Il est dit qu’en fait il a dépassé son maître
sur ce sujet. Dignaga est celui qui a porté au pinacle l'enseignement
du Bouddha sur tséma. Voici donc l'histoire de ce maître
indien de très grande importance et réalisation.
En fait, à cette
époque, le mahayana s'était déjà développé
et avait décliné plusieurs fois dans ce que nous appelons
actuellement l'Inde. Durant trois périodes, il eut épanouissement,
puis déclin du mahayana. A la fin du troisième déclin,
la bibliothèque de Nalanda, l'université bouddhiste
la plus importante de l'Inde fut brûlée. Il n'y avait
donc plus de textes accessibles. Cette bibliothèque fut brûlée
par des musulmans fanatiques qui voulaient mettre un terme à
la suprématie du mahayana qui, par la logique, réfutait
tous leurs points de vues. A cette époque là, il n'y
avait aucune autre trace des enseignements écrits ailleurs
que dans cette bibliothèque, il n'y avait bien sûr
pas de photocopieur ni d'ordinateur; aucun moyen de conserver les
enseignements. Toutes les traces que l'on a maintenant des textes
de cette époque ou d’une époque antérieure,
sont basées sur la mémoire : comme il n'y avait plus
aucune trace écrite, le seul moyen de préserver ces
enseignements consistait à les mémoriser pour pouvoir
plus tard les retranscrire.
C'est dans cette période
très difficile qu’apparut une nonne qui avait une très
grande connaissance de l'enseignement et qui souhaitait le répandre
à nouveau. Mais, en tant que femme, elle n'avait pas la possibilité
d'enseigner en Inde, car il y avait une grande différence
à cette époque entre les hommes et les femmes. Elle
fit donc le souhait de donner naissance à deux êtres
qui puissent, eux, communiquer le Dharma après l’avoir étudié
et acquis une connaissance plus large qu'elle-même de l'enseignement
de l'Abhidharma. Elle rendit ses voeux, se maria et donna naissance
à deux garçons : l'un s’appelait Asanga et allait
développer une grande connaissance et réalisation
de l'enseignement du mahayana et l'autre, nommé Vasubhandu,
allait au départ surtout étudier la voie du hinayana.
Vasubhandu commença
à enseigner cette voie des Shravakas, tandis qu'Asanga contribuait
au nouvel épanouissement du mahayana. Asanga, par sa pratique,
a rencontré le bodhisattva Maitreya, dont il a reçu
des enseignements sur l'Abhidharma et différents traités.

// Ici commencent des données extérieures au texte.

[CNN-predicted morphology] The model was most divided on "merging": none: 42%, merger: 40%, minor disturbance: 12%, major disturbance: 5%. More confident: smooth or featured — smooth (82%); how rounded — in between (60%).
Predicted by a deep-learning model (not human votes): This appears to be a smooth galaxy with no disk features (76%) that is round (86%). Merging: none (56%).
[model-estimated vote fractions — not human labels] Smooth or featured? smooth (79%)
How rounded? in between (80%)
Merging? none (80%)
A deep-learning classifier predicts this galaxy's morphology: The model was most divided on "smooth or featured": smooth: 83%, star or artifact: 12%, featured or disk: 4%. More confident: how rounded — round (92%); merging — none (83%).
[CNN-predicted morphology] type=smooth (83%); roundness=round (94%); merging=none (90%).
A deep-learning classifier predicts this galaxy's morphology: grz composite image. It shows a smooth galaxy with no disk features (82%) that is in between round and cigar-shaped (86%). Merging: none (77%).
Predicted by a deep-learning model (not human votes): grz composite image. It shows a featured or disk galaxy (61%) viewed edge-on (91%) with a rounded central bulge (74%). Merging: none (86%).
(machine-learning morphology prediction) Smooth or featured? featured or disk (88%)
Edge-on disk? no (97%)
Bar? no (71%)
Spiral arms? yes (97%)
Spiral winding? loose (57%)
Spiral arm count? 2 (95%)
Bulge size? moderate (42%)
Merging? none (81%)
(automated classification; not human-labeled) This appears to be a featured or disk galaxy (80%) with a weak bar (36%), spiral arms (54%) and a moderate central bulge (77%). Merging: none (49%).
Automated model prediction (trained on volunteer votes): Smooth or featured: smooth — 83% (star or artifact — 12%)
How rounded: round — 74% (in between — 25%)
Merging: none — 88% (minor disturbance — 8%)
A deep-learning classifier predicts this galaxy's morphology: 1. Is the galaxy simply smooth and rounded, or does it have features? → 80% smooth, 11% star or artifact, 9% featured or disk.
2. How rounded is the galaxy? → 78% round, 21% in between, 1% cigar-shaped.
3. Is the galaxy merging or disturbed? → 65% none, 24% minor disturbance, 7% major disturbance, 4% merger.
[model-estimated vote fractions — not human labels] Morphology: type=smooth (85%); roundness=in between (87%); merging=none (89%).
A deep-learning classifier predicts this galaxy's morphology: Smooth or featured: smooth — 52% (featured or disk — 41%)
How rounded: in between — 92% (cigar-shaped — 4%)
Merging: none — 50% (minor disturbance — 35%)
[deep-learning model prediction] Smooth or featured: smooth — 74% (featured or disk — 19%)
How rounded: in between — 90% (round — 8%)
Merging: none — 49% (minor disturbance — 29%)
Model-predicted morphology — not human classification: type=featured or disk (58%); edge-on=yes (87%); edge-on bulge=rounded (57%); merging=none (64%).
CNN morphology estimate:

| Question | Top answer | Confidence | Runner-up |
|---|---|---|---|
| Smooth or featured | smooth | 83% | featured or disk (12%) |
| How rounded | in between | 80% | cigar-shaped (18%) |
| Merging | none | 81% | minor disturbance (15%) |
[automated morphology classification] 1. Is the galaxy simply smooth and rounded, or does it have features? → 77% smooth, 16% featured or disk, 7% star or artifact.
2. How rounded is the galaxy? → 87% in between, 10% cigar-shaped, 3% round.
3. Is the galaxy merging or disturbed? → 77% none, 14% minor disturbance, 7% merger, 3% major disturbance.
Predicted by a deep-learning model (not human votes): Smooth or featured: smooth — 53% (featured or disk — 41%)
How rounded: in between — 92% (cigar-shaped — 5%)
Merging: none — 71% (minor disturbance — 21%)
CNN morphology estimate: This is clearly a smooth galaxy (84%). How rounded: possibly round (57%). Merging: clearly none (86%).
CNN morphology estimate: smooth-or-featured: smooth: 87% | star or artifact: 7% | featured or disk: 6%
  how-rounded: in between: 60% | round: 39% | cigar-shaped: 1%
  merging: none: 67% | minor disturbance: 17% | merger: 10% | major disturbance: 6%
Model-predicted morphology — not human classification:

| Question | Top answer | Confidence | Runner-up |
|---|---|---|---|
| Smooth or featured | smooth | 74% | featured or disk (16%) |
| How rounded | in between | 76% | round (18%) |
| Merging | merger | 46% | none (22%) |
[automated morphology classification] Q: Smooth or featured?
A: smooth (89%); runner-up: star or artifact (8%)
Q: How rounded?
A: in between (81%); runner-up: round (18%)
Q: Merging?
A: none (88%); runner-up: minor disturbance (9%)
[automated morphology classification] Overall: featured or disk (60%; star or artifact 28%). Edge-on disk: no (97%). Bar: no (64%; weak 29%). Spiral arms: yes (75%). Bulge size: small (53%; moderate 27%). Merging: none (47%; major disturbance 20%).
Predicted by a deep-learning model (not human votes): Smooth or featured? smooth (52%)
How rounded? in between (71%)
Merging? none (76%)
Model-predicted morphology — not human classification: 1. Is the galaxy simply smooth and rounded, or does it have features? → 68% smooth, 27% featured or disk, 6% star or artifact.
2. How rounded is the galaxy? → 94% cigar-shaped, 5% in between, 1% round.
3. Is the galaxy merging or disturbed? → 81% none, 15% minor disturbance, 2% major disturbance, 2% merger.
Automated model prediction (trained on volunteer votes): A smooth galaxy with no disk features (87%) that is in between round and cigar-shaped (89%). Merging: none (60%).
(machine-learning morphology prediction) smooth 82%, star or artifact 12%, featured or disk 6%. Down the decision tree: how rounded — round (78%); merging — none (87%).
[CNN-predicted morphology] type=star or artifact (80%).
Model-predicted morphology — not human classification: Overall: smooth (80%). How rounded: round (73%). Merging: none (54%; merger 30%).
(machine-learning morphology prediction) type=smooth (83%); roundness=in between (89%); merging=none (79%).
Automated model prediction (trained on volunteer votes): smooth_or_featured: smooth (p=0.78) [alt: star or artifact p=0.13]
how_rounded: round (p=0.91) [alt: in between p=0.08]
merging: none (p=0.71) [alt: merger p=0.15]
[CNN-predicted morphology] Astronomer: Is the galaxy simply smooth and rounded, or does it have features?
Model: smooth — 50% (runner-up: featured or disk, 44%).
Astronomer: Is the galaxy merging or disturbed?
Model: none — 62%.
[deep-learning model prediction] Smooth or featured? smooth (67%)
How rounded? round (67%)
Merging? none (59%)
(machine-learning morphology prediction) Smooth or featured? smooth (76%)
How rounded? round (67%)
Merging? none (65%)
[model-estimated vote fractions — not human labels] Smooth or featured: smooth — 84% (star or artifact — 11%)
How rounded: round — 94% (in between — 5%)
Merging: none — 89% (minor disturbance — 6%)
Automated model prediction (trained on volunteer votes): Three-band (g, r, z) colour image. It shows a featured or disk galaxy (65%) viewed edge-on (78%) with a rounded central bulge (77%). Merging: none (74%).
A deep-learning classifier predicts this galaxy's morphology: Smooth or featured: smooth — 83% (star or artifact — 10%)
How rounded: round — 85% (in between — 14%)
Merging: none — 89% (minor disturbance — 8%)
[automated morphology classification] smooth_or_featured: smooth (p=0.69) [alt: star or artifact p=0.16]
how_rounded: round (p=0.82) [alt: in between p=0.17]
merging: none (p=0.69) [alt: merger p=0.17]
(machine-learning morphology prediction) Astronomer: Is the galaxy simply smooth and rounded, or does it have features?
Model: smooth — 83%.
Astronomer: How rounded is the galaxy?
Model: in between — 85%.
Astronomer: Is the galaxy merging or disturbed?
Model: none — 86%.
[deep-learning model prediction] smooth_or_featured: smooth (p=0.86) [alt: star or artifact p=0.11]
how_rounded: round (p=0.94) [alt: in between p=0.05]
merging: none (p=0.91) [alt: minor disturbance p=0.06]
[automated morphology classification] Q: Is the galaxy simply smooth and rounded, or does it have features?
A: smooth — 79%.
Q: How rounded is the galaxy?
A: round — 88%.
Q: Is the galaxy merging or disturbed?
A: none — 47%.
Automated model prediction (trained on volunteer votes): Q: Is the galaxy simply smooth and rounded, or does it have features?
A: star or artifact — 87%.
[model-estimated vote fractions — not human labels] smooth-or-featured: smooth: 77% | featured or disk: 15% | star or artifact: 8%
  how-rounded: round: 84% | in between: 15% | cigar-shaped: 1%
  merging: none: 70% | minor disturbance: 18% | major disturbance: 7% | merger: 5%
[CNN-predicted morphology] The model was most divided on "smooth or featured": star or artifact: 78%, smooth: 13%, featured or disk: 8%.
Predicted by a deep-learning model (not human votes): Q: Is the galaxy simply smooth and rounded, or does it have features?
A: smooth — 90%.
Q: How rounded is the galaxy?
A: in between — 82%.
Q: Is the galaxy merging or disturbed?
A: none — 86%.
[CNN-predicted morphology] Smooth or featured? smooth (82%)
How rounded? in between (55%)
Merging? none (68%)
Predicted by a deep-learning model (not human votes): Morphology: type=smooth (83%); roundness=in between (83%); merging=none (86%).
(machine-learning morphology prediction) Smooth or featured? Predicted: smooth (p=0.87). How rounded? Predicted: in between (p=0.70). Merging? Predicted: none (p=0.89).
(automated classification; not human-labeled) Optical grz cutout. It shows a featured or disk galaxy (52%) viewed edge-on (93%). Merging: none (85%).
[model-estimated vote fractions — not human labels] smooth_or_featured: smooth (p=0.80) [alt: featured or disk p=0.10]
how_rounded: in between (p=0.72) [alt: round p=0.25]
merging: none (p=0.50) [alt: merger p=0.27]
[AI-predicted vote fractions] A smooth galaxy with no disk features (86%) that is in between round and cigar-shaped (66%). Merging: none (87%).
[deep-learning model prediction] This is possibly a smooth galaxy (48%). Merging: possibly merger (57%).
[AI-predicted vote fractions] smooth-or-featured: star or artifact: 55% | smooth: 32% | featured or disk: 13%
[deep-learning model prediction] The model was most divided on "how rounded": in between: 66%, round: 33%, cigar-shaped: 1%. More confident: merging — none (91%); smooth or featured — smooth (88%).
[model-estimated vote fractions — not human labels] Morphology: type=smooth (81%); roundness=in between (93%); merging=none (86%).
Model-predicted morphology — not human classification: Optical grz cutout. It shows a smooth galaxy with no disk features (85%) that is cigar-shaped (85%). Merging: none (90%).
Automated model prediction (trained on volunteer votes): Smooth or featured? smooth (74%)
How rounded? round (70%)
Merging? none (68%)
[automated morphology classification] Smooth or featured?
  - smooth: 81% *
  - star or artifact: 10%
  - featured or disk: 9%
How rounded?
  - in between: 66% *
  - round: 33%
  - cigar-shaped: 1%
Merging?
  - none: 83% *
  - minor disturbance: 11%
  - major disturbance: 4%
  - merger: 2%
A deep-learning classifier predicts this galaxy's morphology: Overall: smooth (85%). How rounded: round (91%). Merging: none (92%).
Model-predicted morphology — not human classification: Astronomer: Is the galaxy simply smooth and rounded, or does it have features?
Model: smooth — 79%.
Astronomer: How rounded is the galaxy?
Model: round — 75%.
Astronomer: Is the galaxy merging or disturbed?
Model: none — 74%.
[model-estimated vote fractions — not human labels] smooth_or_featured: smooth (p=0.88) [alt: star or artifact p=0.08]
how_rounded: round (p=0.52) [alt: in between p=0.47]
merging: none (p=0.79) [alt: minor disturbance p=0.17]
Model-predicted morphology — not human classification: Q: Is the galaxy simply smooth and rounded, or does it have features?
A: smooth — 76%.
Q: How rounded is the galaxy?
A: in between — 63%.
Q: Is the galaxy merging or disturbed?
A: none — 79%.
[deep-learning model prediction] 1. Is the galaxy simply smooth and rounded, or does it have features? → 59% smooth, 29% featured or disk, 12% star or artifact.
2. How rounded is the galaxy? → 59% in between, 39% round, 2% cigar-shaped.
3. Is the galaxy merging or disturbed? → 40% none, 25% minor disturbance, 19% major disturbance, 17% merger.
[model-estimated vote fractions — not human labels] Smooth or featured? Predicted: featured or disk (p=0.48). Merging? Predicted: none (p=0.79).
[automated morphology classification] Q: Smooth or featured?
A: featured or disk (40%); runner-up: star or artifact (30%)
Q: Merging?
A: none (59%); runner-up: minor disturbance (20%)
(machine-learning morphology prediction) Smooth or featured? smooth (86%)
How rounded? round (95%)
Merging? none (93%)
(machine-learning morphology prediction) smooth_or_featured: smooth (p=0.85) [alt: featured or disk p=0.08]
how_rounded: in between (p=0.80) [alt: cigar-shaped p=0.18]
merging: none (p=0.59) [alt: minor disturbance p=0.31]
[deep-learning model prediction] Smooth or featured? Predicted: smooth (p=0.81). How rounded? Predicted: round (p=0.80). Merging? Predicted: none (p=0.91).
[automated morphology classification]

Ces enseignements avaient été perdus lors de l'incendie
de la bibliothèque de Nalanda, mais grâce à
cette rencontre, ils sont revenus sur cette terre. Asanga est l'auteur
du texte que l'on va étudier cette année en philosophie
3 : le traité qui distingue totalement les phénomènes
de la nature des phénomènes. Asanga eut accès
à ces textes de l'Abhidharma grâce à Maitreya
; il les communiqua à son frère Vasubhandu qui les
mémorisa. Ces textes étaient immenses, on parle de
plus de neuf millions de stances, c'est quelque chose qui dépasse
toute l'imagination : une stance étant égale à
quatre vers, il s’agit donc de trente six millions de vers mémorisés
par Vasubhandu ! L'on peut dire qu'Asanga et son frère Vasubhandu
ont été le fer de lance, le moyen exceptionnel de
la sauvegarde des textes qui avaient disparu de cette terre à
cause de l'incendie de Nalanda.
Cette bibliothèque
de Nalanda était divisée en plusieurs bâtiments
et sections subdivisés en fonction des textes contenus (
soutras, Abhidharma, ...). Lors de l'incendie, la partie réservée
aux textes de l'Abhidharma fut brûlée par les musulmans.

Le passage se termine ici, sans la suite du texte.